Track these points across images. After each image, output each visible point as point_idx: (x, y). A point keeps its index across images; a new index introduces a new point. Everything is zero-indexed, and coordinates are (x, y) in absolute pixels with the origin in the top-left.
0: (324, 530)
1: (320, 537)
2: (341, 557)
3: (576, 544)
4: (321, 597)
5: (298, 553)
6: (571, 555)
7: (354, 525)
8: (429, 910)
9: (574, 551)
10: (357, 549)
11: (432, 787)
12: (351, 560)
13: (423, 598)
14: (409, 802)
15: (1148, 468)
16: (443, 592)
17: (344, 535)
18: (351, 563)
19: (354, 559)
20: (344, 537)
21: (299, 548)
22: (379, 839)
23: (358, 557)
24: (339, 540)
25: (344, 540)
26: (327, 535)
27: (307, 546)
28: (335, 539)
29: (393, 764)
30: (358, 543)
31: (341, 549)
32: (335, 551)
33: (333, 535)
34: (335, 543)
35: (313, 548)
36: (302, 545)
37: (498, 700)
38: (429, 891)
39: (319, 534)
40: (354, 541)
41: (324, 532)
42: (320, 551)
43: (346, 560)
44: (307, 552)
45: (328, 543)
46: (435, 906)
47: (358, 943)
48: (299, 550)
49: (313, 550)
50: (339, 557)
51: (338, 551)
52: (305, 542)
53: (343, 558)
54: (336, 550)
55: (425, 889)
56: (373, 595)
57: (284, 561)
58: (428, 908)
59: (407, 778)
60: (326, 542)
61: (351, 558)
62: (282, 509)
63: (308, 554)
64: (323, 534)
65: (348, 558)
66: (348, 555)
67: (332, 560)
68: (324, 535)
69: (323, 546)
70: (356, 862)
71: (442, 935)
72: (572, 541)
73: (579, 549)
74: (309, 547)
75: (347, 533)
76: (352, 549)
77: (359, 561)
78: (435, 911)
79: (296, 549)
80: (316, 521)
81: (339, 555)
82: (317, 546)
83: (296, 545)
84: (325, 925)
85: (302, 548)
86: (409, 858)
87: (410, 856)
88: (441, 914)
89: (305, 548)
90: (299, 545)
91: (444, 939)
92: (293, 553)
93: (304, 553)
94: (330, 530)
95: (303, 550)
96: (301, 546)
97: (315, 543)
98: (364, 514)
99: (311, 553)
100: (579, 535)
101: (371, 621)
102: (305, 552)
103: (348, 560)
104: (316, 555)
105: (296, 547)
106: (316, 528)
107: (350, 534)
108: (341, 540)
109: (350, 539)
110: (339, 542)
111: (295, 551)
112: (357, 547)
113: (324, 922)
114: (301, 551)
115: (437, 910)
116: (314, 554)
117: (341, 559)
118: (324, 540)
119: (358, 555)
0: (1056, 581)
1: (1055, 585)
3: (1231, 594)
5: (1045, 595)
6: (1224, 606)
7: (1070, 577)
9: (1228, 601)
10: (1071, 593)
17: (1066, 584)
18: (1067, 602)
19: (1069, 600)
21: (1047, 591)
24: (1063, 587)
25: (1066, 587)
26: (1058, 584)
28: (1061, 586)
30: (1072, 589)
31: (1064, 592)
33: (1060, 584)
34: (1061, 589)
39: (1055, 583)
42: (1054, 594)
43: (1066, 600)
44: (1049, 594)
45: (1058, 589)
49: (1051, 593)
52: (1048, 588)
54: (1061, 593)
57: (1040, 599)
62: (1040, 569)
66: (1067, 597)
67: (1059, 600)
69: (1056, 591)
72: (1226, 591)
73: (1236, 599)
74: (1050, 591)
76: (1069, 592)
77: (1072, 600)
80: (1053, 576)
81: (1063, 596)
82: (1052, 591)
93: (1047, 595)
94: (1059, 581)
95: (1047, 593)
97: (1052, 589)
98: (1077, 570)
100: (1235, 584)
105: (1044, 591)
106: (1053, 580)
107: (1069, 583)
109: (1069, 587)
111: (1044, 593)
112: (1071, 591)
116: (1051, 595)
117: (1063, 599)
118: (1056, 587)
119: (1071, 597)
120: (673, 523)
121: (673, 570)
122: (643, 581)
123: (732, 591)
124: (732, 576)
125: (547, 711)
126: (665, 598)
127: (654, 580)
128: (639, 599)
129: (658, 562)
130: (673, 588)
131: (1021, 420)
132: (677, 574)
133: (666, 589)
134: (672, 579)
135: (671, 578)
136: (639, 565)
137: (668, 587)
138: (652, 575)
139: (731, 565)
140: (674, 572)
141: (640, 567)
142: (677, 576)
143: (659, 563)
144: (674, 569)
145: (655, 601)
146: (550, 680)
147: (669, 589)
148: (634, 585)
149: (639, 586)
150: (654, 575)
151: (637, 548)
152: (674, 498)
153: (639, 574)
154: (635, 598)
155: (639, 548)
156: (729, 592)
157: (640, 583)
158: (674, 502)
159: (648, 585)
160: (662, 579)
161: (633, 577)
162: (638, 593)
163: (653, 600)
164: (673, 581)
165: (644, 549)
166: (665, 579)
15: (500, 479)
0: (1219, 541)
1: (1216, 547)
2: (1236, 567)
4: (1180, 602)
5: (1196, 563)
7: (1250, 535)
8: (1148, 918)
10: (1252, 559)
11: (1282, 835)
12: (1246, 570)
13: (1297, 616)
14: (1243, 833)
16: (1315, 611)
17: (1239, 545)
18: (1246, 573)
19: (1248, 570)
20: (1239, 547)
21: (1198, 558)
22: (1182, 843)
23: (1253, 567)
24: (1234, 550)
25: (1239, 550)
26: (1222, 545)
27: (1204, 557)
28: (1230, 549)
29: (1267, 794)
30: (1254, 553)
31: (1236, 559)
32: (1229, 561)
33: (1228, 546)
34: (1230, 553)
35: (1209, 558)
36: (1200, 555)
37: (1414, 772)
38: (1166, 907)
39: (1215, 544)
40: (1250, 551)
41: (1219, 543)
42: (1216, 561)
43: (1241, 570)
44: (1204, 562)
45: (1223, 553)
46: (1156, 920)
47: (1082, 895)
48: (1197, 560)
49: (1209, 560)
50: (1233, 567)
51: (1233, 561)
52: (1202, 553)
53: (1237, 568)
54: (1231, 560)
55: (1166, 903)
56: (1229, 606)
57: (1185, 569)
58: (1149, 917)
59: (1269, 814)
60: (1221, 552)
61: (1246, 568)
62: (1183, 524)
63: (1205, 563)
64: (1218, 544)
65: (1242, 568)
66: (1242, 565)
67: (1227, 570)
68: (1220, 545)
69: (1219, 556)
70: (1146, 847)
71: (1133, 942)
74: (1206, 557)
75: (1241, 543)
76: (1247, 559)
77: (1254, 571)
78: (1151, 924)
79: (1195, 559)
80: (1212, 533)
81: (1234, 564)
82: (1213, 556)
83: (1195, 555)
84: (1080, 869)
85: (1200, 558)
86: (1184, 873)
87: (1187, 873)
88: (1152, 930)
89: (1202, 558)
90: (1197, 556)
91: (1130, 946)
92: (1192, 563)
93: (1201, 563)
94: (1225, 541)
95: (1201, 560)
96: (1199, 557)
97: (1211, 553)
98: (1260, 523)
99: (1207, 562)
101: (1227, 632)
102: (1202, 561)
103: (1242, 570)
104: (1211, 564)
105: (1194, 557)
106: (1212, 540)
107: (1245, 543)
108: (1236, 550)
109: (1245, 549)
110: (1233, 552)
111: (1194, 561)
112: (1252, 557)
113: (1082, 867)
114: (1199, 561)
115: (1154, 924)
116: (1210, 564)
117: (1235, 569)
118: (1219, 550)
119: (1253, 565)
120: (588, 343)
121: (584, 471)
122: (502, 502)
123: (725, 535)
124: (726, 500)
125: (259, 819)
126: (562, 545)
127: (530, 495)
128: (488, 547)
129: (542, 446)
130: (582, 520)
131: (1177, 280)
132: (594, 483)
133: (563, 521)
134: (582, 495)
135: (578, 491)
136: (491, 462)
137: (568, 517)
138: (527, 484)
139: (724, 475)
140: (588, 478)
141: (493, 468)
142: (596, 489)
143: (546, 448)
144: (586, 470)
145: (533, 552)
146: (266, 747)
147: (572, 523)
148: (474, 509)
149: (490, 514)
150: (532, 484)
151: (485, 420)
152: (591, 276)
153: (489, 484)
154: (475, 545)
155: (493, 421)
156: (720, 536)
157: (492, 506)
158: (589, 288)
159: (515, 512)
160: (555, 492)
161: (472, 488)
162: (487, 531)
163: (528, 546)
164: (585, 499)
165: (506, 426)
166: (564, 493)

★ ★ ★ ★

What you will do.
Copy out the rows above, from the line containing "120: (673, 523)" through the line containing "31: (1236, 559)", both included, with nothing changed.

Result of this task.
120: (673, 523)
121: (673, 570)
122: (643, 581)
123: (732, 591)
124: (732, 576)
125: (547, 711)
126: (665, 598)
127: (654, 580)
128: (639, 599)
129: (658, 562)
130: (673, 588)
131: (1021, 420)
132: (677, 574)
133: (666, 589)
134: (672, 579)
135: (671, 578)
136: (639, 565)
137: (668, 587)
138: (652, 575)
139: (731, 565)
140: (674, 572)
141: (640, 567)
142: (677, 576)
143: (659, 563)
144: (674, 569)
145: (655, 601)
146: (550, 680)
147: (669, 589)
148: (634, 585)
149: (639, 586)
150: (654, 575)
151: (637, 548)
152: (674, 498)
153: (639, 574)
154: (635, 598)
155: (639, 548)
156: (729, 592)
157: (640, 583)
158: (674, 502)
159: (648, 585)
160: (662, 579)
161: (633, 577)
162: (638, 593)
163: (653, 600)
164: (673, 581)
165: (644, 549)
166: (665, 579)
15: (500, 479)
0: (1219, 541)
1: (1216, 547)
2: (1236, 567)
4: (1180, 602)
5: (1196, 563)
7: (1250, 535)
8: (1148, 918)
10: (1252, 559)
11: (1282, 835)
12: (1246, 570)
13: (1297, 616)
14: (1243, 833)
16: (1315, 611)
17: (1239, 545)
18: (1246, 573)
19: (1248, 570)
20: (1239, 547)
21: (1198, 558)
22: (1182, 843)
23: (1253, 567)
24: (1234, 550)
25: (1239, 550)
26: (1222, 545)
27: (1204, 557)
28: (1230, 549)
29: (1267, 794)
30: (1254, 553)
31: (1236, 559)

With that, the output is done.